Reproduce every line of these records word for word, omitting the pictures.

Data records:
++++++

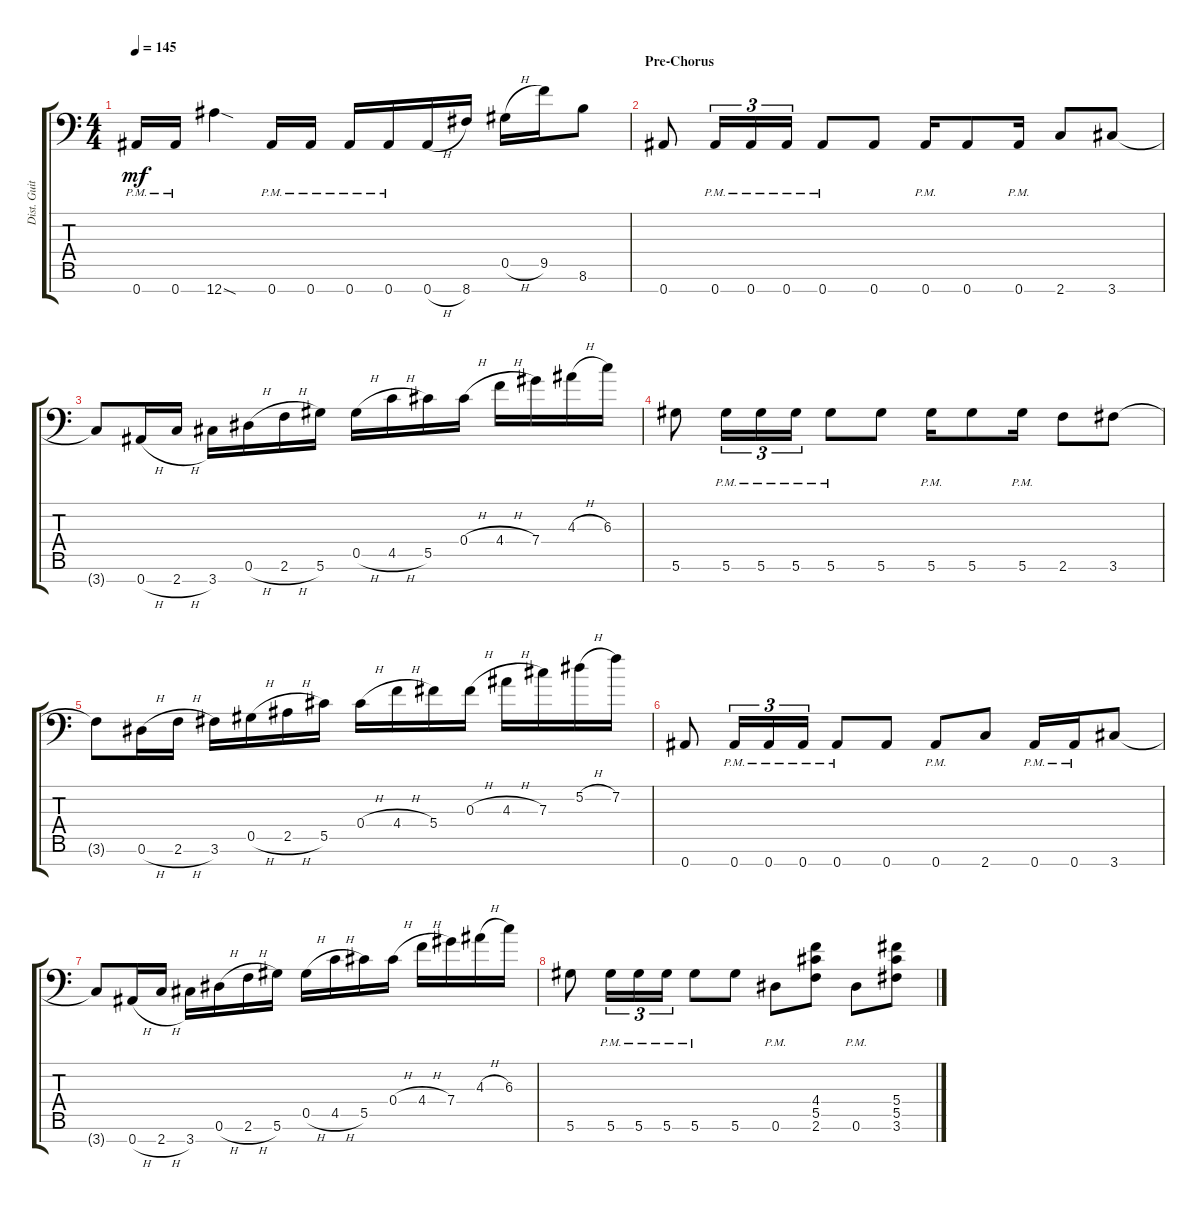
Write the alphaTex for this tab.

\track ("Dist. Guitar 1" "Dist. Guit") {instrument distortionguitar}
\staff {score tabs}
\tuning (Eb4 Bb3 Gb3 Db3 Ab2 Eb2 Bb1) {hide}
\ts (4 4)
\tempo 145
\clef f4
\ks c
0.7{pm}.16{dy mf} 0.7{pm}.16 12.7{sod}.4 0.7{pm}.16 0.7{pm}.16 0.7{pm}.16 0.7{pm}.16 0.7{h}.16 8.7.16 0.5{h}.16 9.5.16 8.6.8 |
\section ("" "Pre-Chorus")
0.7.8 0.7{pm}.16{tu (3 2)} 0.7{pm}.16{tu (3 2)} 0.7{pm}.16{tu (3 2)} 0.7{pm}.8 0.7.8 0.7{pm}.16 0.7.8 0.7{pm}.16 2.7.8 3.7.8 |
3.7{t}.8 0.7{h}.16 2.7{h}.16 3.7.16 0.6{h}.16 2.6{h}.16 5.6.16 0.5{h}.16 4.5{h}.16 5.5.16 0.4{h}.16 4.4{h}.16 7.4.16 4.3{h}.16 6.3.16 |
5.6.8 5.6{pm}.16{tu (3 2)} 5.6{pm}.16{tu (3 2)} 5.6{pm}.16{tu (3 2)} 5.6{pm}.8 5.6.8 5.6{pm}.16 5.6.8 5.6{pm}.16 2.6.8 3.6.8 |
3.6{t}.8 0.6{h}.16 2.6{h}.16 3.6.16 0.5{h}.16 2.5{h}.16 5.5.16 0.4{h}.16 4.4{h}.16 5.4.16 0.3{h}.16 4.3{h}.16 7.3.16 5.2{h}.16 7.2.16 |
0.7.8 0.7{pm}.16{tu (3 2)} 0.7{pm}.16{tu (3 2)} 0.7{pm}.16{tu (3 2)} 0.7{pm}.8 0.7.8 0.7{pm}.8 2.7.8 0.7{pm}.16 0.7{pm}.16 3.7.8 |
3.7{t}.8 0.7{h}.16 2.7{h}.16 3.7.16 0.6{h}.16 2.6{h}.16 5.6.16 0.5{h}.16 4.5{h}.16 5.5.16 0.4{h}.16 4.4{h}.16 7.4.16 4.3{h}.16 6.3.16 |
5.6.8 5.6{pm}.16{tu (3 2)} 5.6{pm}.16{tu (3 2)} 5.6{pm}.16{tu (3 2)} 5.6{pm}.8 5.6.8 0.6{pm}.8 (4.4 5.5 2.6).8 0.6{pm}.8 (5.4 5.5 3.6).8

++++++

• **EXPECTED ANSWER**
Write the alphaTex for this tab.

\track ("Dist. Guitar 1" "Dist. Guit") {instrument distortionguitar}
\staff {score tabs}
\tuning (Eb4 Bb3 Gb3 Db3 Ab2 Eb2 Bb1) {hide}
\ts (4 4)
\tempo 145
\clef f4
\ks c
0.7{pm}.16{dy mf} 0.7{pm}.16 12.7{sod}.4 0.7{pm}.16 0.7{pm}.16 0.7{pm}.16 0.7{pm}.16 0.7{h}.16 8.7.16 0.5{h}.16 9.5.16 8.6.8 |
\section ("" "Pre-Chorus")
0.7.8 0.7{pm}.16{tu (3 2)} 0.7{pm}.16{tu (3 2)} 0.7{pm}.16{tu (3 2)} 0.7{pm}.8 0.7.8 0.7{pm}.16 0.7.8 0.7{pm}.16 2.7.8 3.7.8 |
3.7{t}.8 0.7{h}.16 2.7{h}.16 3.7.16 0.6{h}.16 2.6{h}.16 5.6.16 0.5{h}.16 4.5{h}.16 5.5.16 0.4{h}.16 4.4{h}.16 7.4.16 4.3{h}.16 6.3.16 |
5.6.8 5.6{pm}.16{tu (3 2)} 5.6{pm}.16{tu (3 2)} 5.6{pm}.16{tu (3 2)} 5.6{pm}.8 5.6.8 5.6{pm}.16 5.6.8 5.6{pm}.16 2.6.8 3.6.8 |
3.6{t}.8 0.6{h}.16 2.6{h}.16 3.6.16 0.5{h}.16 2.5{h}.16 5.5.16 0.4{h}.16 4.4{h}.16 5.4.16 0.3{h}.16 4.3{h}.16 7.3.16 5.2{h}.16 7.2.16 |
0.7.8 0.7{pm}.16{tu (3 2)} 0.7{pm}.16{tu (3 2)} 0.7{pm}.16{tu (3 2)} 0.7{pm}.8 0.7.8 0.7{pm}.8 2.7.8 0.7{pm}.16 0.7{pm}.16 3.7.8 |
3.7{t}.8 0.7{h}.16 2.7{h}.16 3.7.16 0.6{h}.16 2.6{h}.16 5.6.16 0.5{h}.16 4.5{h}.16 5.5.16 0.4{h}.16 4.4{h}.16 7.4.16 4.3{h}.16 6.3.16 |
5.6.8 5.6{pm}.16{tu (3 2)} 5.6{pm}.16{tu (3 2)} 5.6{pm}.16{tu (3 2)} 5.6{pm}.8 5.6.8 0.6{pm}.8 (4.4 5.5 2.6).8 0.6{pm}.8 (5.4 5.5 3.6).8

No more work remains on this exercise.